@certik, @yizhang and everyone_else_interested:
I think it would be of immense benefit and forward-thinking to have automatic differentiation built into the LFortran compiler as a first class citizen.
Based on:
its usefulness/utility in the present/future and even past
trend in (array) programming languages:
Julia
Dex
Futhark
Jax - Python library
a C++ proposal - not yet ratified
etc.
not playing catch-up again in the future as we currently are in Fortran to other languages.
For LLVM-based compilers (such as LFortran), it should be possible in principle to use Enzyme AD which performs the differentiation on the level of the LLVM IR.

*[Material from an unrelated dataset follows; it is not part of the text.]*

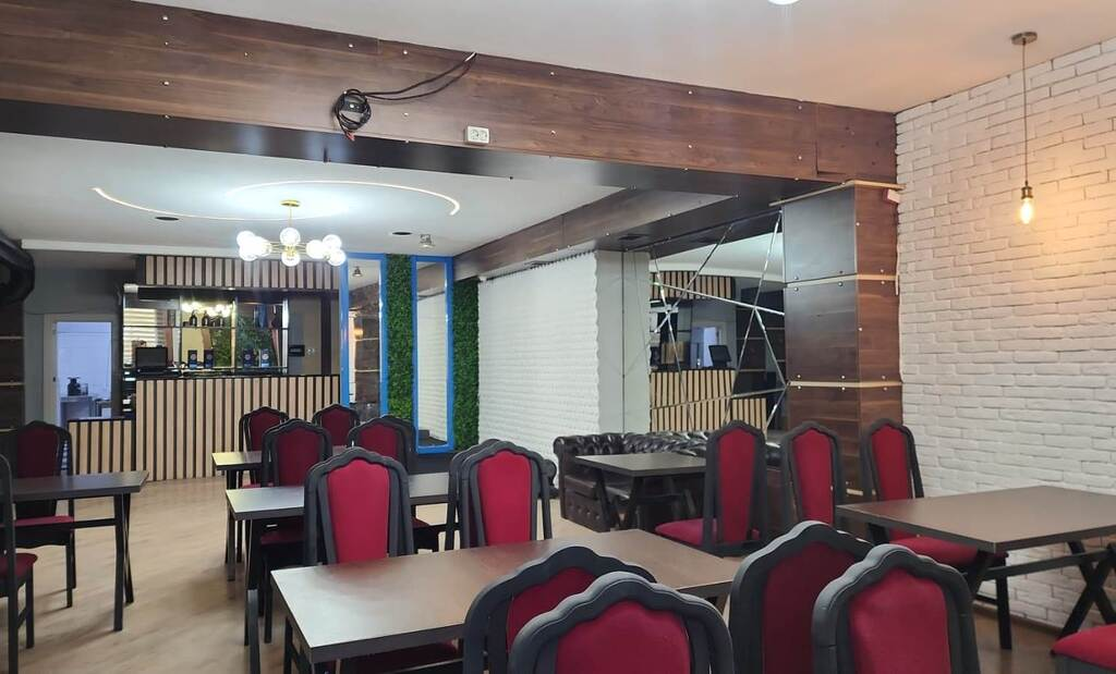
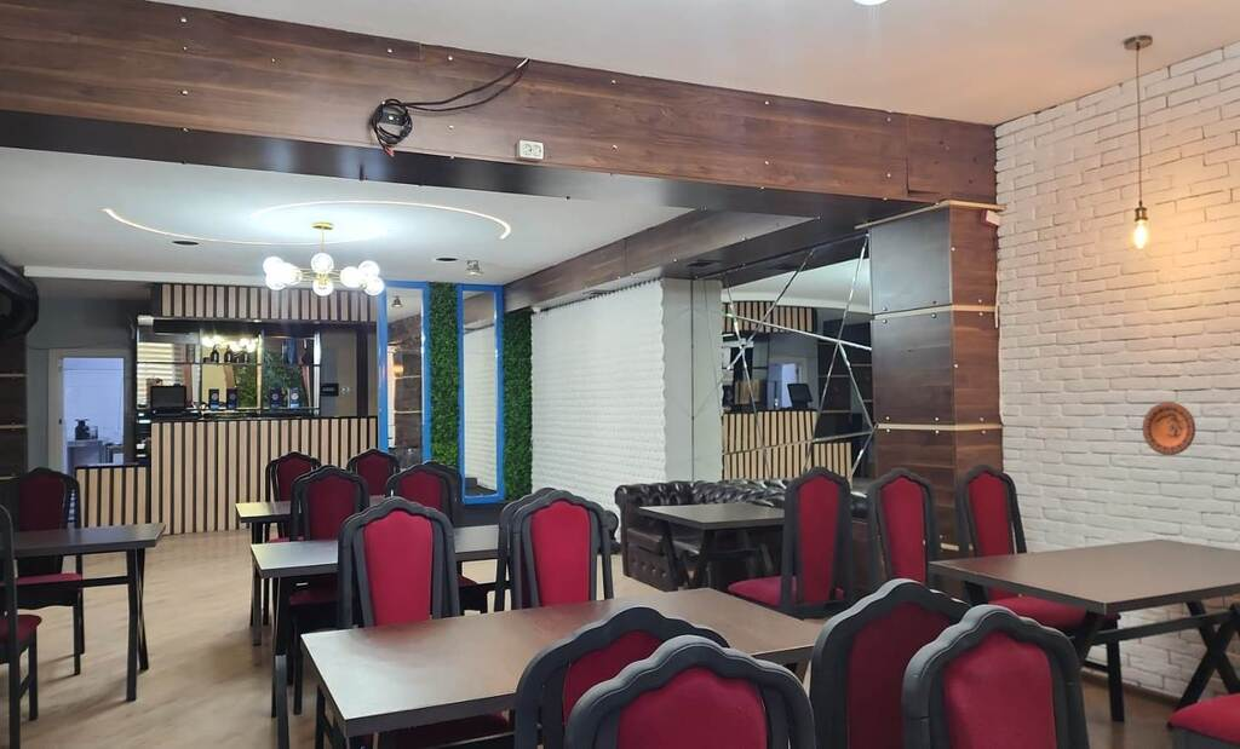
+ decorative plate [1142,401,1196,456]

There are issues open on AD at both the stdlib and J3 Fortran proposals repositories:
Leaving all implementation details aside, the part interesting for the Fortran community is how to embed AD within our source code. Here’s a non-exhaustive list of approaches:
a directive based formalism that co-exists independent of the base language
by introducing new commands (differentiate block construct + jacobian/hessian commands to retrieve the derivatives)
I think it’s probably wildly optimistic to expect that the Fortran Committee would ever add anything like this to the language. Getting it into a compiler (i.e. LFortran) is likely the only hope we have. I agree, Fortran needs this. Differentiation is such a huge component in so many areas of scientific and technical computing, and Fortran has fallen behind in this as in so much else.
Building AD adjoints for blas/lapack routines is the most needed but also most daunting task on this roadmap.The problem with compiler level AD is the lack of knowledge of non-scalar structure that is ubiquitous in numerical computing, as it is not able to see matrix/jacobian structures in dgtsv, dgbsv, dsysv etc. So even we support Enzyme out of box we’ll need augment it significantly to make it usable/scalable for everyday Fortran applications.